Transcribed page contents

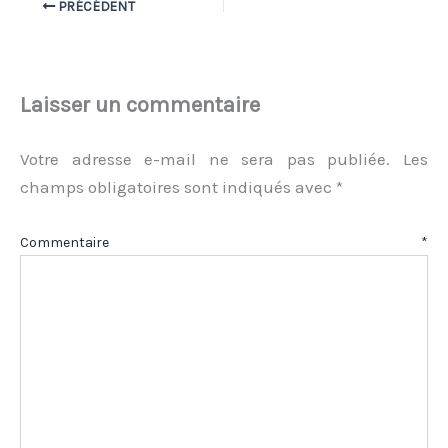
PRÉCÉDENT
Laisser un commentaire
Votre adresse e-mail ne sera pas publiée.
Les
champs obligatoires sont indiqués avec
*
Commentaire
*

Exercise aim
Pictures aside, repeat every entry exactly as written.

Exercise answer
PRÉCÉDENT
Laisser un commentaire
Votre adresse e-mail ne sera pas publiée.
Les
champs obligatoires sont indiqués avec
*
Commentaire
*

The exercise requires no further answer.